When they say feast day in Sicily, they are not kidding. At least they aren’t in the town of Santa Croce Camerina, near Ragusa in eastern Sicily, where the festivities in celebration of their patron saint San Giuseppe go on for days, culminating in a fabulous food auction.
The auction starts off in the morning with an amazingly energetic auctioneer up on a bandstand surrounded by tables of food. He’s got a couple of helpers who hold up the merchandise, and bag it and make change as the auction progresses at a fast pace. Beautiful loaves of fancy festival breads – this is the famous Pane di San Giuseppe – shaped like huge bracelets of birds & flowers, along with 8 kilo cheeses and a bottle of wine start off the morning. I briefly wish I had a large family to feed so that I can join in the bidding, but change my mind when the bidding reaches 100 euro.
As the huge piles of merchandise are quickly auctioned off, the supply is replenished by a little 3-wheeled truck overflowing with culinary loot. It backs up to the bandstands and unloads more artfully shaped festival breads, boxes of tortes from the local pasticcerie, thick hunks of caciocavallo and plump provola cheeses, crates of oranges and bunches of wild asparagus, a string of fennel-spiced sausages, jugs of olive oil, a live rooster, a dead rabbit, a haunch of pork, a platter of arancini, cases of wine, and more kinds of cookies that you can possibly imagine.
Baskets of the much prized fungo di carrubo, a rare mushroom that grows on only a few carob trees, and whose location are kept top secret, are kept on a special altar in the church, and a reverent hush falls over the crowd whenever one of these baskets is brought out for auction.
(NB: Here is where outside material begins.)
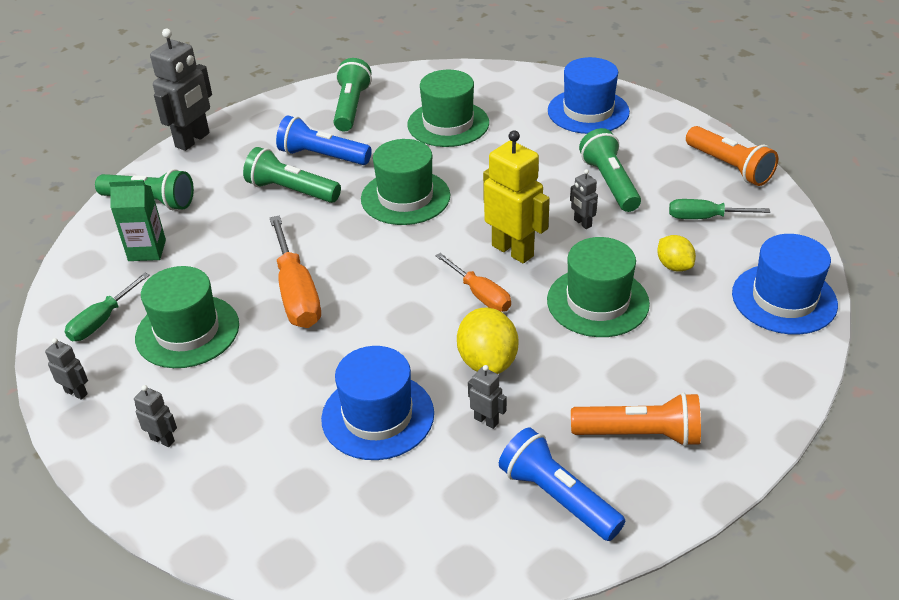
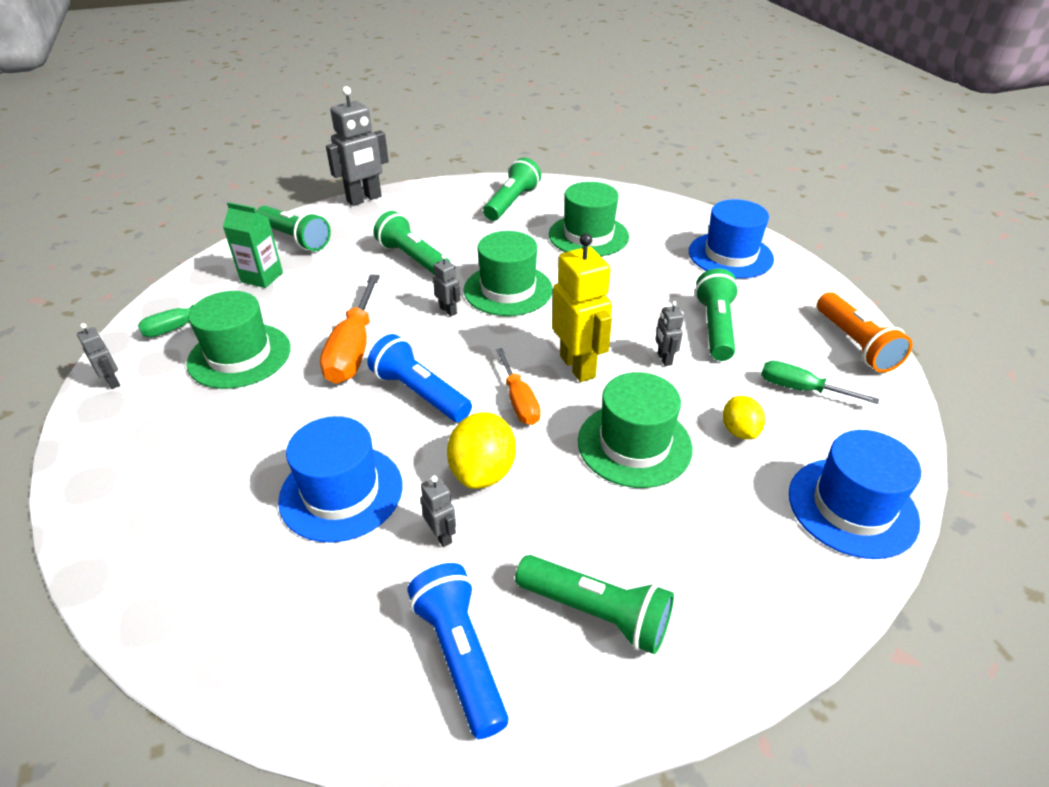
camera: 20 degrees right, 0 degrees up
(162, 440) = (143, 449): grey robot -> grey robot (448, 310)
(322, 156) = (459, 237): blue flashlight -> blue flashlight (420, 393)
(640, 434) = (596, 613): orange flashlight -> green flashlight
These will fetch prices upwards of 50 euro per basket, and will end up in a stew with snails (which is the only thing I didn’t see on auction.)
In the midst of all of this the crowd swells, then ebbs as they file into church for Mass, then swells again, as the church spills out into a procession with a brass band leading the way. And all the while the auctioneer never stops: “10 euro, 12 euro, 20 euro, uno, due, tre – venduto!” The prices fetched are relatively high – after all this is a benefit for the church and needy causes – but occasionally a bargain slips by, like the crate of fresh citron and blood oranges for a mere 10 euro. After several hours, the piles of foodstuff are hardly diminished, and we learn that the local name for this is the cena in piazza – the supper in the square – and after a break for lunch, the auction will continue until all is sold near suppertime.